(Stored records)
┄┄┄┄┄┄┄┄┄┄

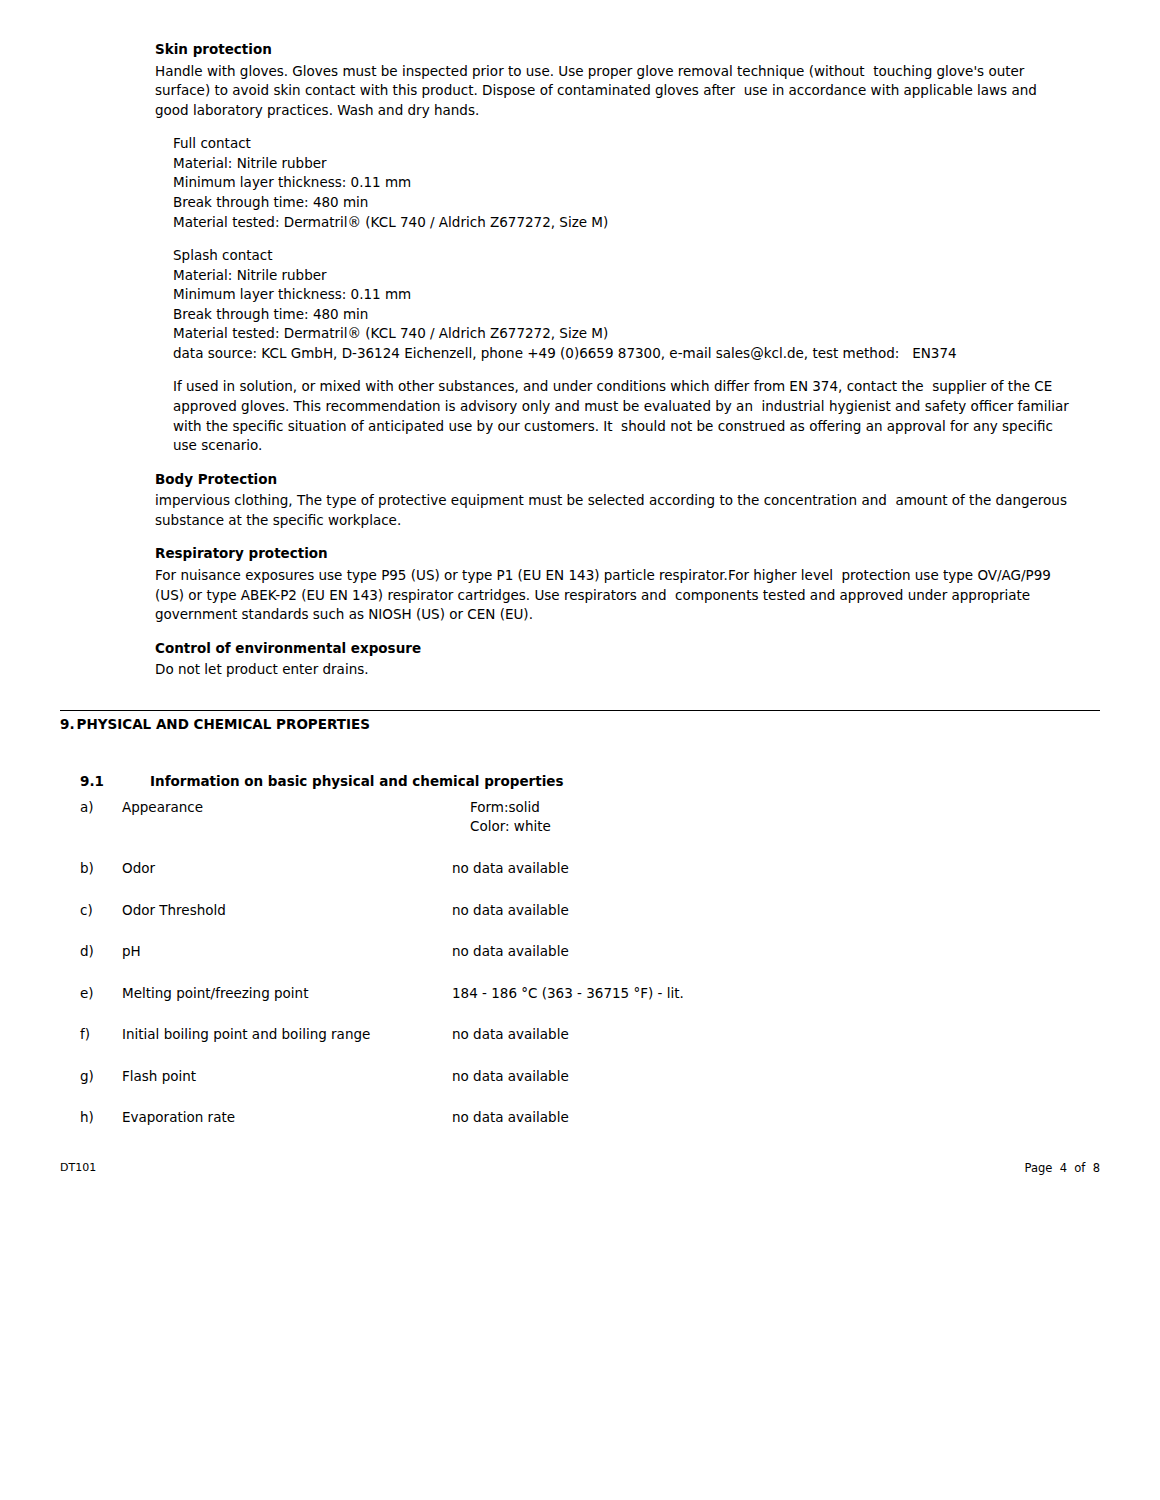Skin protection
Handle with gloves. Gloves must be inspected prior to use. Use proper glove removal technique (without touching glove's outer surface) to avoid skin contact with this product. Dispose of contaminated gloves after use in accordance with applicable laws and good laboratory practices. Wash and dry hands.
Full contact
Material: Nitrile rubber
Minimum layer thickness: 0.11 mm
Break through time: 480 min
Material tested: Dermatril® (KCL 740 / Aldrich Z677272, Size M)
Splash contact
Material: Nitrile rubber
Minimum layer thickness: 0.11 mm
Break through time: 480 min
Material tested: Dermatril® (KCL 740 / Aldrich Z677272, Size M)
data source: KCL GmbH, D-36124 Eichenzell, phone +49 (0)6659 87300, e-mail sales@kcl.de, test method: EN374
If used in solution, or mixed with other substances, and under conditions which differ from EN 374, contact the supplier of the CE approved gloves. This recommendation is advisory only and must be evaluated by an industrial hygienist and safety officer familiar with the specific situation of anticipated use by our customers. It should not be construed as offering an approval for any specific use scenario.
Body Protection
impervious clothing, The type of protective equipment must be selected according to the concentration and amount of the dangerous substance at the specific workplace.
Respiratory protection
For nuisance exposures use type P95 (US) or type P1 (EU EN 143) particle respirator.For higher level protection use type OV/AG/P99 (US) or type ABEK-P2 (EU EN 143) respirator cartridges. Use respirators and components tested and approved under appropriate government standards such as NIOSH (US) or CEN (EU).
Control of environmental exposure
Do not let product enter drains.
9. PHYSICAL AND CHEMICAL PROPERTIES
9.1 Information on basic physical and chemical properties
| a) | Appearance | Form:solid Color: white |
| b) | Odor | no data available |
| c) | Odor Threshold | no data available |
| d) | pH | no data available |
| e) | Melting point/freezing point | 184 - 186 °C (363 - 36715 °F) - lit. |
| f) | Initial boiling point and boiling range | no data available |
| g) | Flash point | no data available |
| h) | Evaporation rate | no data available |
DT101 Page 4 of 8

┄┄┄┄┄┄┄┄┄┄

The task:
Match on "available" and report each line of the data above that has it.

Task answer:
| b) | Odor | no data available |
| c) | Odor Threshold | no data available |
| d) | pH | no data available |
| f) | Initial boiling point and boiling range | no data available |
| g) | Flash point | no data available |
| h) | Evaporation rate | no data available |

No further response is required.